No-Nonsense Management: A Primer for Managers was written in 1977 by Richard S. Sloma, a former executive and the author of a suite of managerial reference books (other titles include No-Nonsense Planning and No-Nonsense Government). Bantam paperback versions of No-Nonsense Management appeared in 1981. Somehow over the next 36 years one of those copies ended up on the crowded shelf of free books at Coffee Cartel in Redondo Beach, California.
I’ve thumbed through a lot of books at Coffee Cartel, but never one quite like this. What jumped out from the pages was not so much Sloma’s bare-knuckled writing style but the enthusiastic highlights and notes of the book’s previous (and presumably original) owner. The book’s Reagan-era corporate mindset and the note-taker’s wholehearted embrace of it makes for entertaining reading, like a dialogue between Alec Baldwin’s Blake in Glengarry Glen Ross and The Office’s Dwight Schrute.
Let’s take a look at some of the top lessons.
Never tolerate mediocrity
“If you’re going to achieve excellent results, not only must you perform excellently, but so must level upon level of your organization. Your people must identify you with an expectation of high levels of performance. The minute you accept mediocrity, you lower the performance levels of your entire organization.”
This made the a big impression on our note-taker. “Mediocrity SUCKS!!” s/he wrote in block capital letters. “DON’T BE MEDIOCRE. RESPECT—NOT POPULARITY—MACHIAVELLI.”
This is the first of several references to Machiavelli in the marginalia. There are also two song titles written in pencil at the top of this page: Simple Minds’ “Don’t You (Forget About Me)” and “And She Was” by the Talking Heads. Both songs came out in 1985, providing a helpful clue regarding when our reader made these notes (or at least regarding his/her musical tastes).
If it’s not excellent, it’s not worth your time
“Subordinates can do better if they believe that you expect them to. Mediocrity was not acceptable. Don’t bother even reading “non-excellent” plans. Signal the organization that only excellence and thoroughness are expected and accepted.”
No notes here, but the annotator did underline this passage. Maybe s/he was struck by the sentences themselves, or maybe the idea was really driven home by the ensuing anecdote Sloma used to illustrate the point. The story involved Henry Kissinger, the former US Secretary of State and National Security Adviser, who apparently once asked a subordinate for a report and refused to so much as read a draft until the employee spent more than a month sleeping in his own office perfecting the document. Ah, management!
Getting 95% of the way there is enough
“We live, at best, in a 95% world. We seek perfection, but it successfully eludes all of us. Far too often, we achieve results well short of even the 95% level potentially available. But 95% isn’t really all that bad!”

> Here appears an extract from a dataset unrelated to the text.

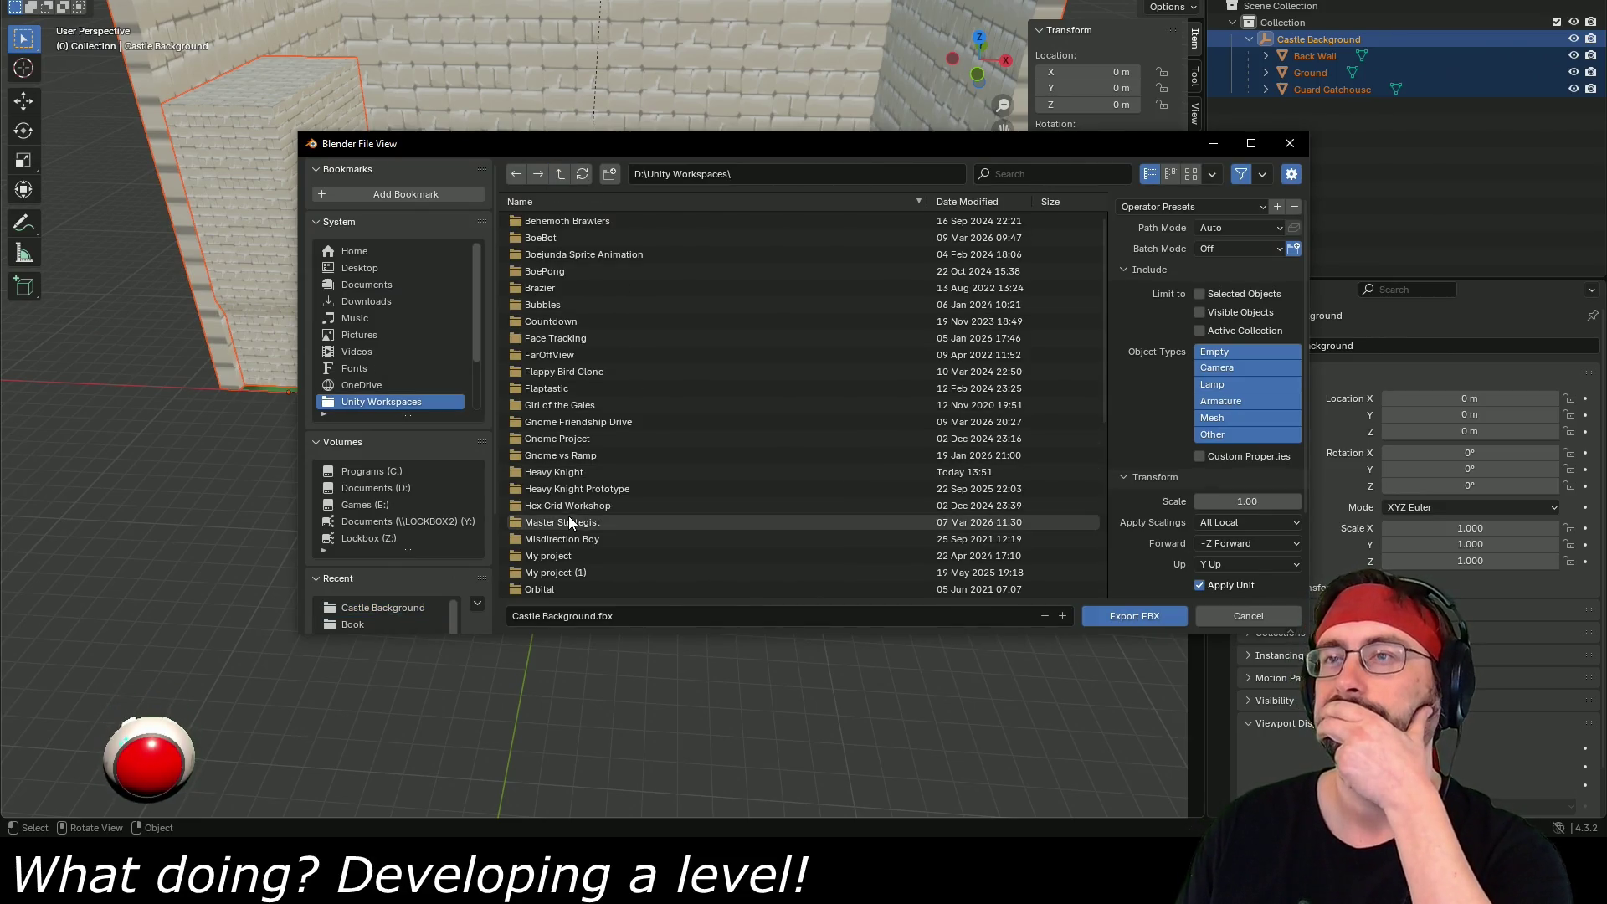
pyautogui.doubleClick(586, 471)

This seems like something of a turnaround from Sloma’s earlier, unrelenting drive for excellence, but it struck a nerve. “F— perfection!” our note-taking reader has written. (That is not our censoring; the reader put those dashes in there. A strong personal aversion to foul language? Kids reading over his/her shoulder? We’ll never know.)
Don’t be afraid of high casualty rates
“The effective squadron commander will complete the bombing of a key target despite alarmingly high mortality rates rather than fail to knock out the target but keep casualties at an all-time low.”
We just got done talking about the importance of a good plan. Wouldn’t it be better to seek an option that gets the job done without “alarmingly high mortality rates”? Reader? “The mission is important—top priority,” the margin note says confidently. Okay then.
If a boat leaks, fix it
“You’re in a sailboat in the middle of a lake and the hull springs a leak. Would you start reading a textbook on hull design so you could make a perfect repair in the hull? [Reader: “NO!”] If you had done so in such a situation, odds are good you wouldn’t be here reading this book today.”
Sloma goes on to talk about how this is a metaphor for handling crises in an organization. Our reader got stuck on the boat metaphor and ended up writing a MacGyver-esque boat-repair plan in the margin instead, which ends up being about as good a piece of advice as any in the book.
“Put a wad of gum and head back to shore—fast,” the notes read. “Plug the damn leak!”
That the book so engaged its former owner probably would have pleased Sloma, who died in 2006. “As a business leader he was very interested in having people do their best,” his daughter Karen Sloma said. “He was bottom line-focused in terms of outcome but was interested in bringing out his team’s best talents, and if it wasn’t in a certain area he would mentor them into an area that would fit.”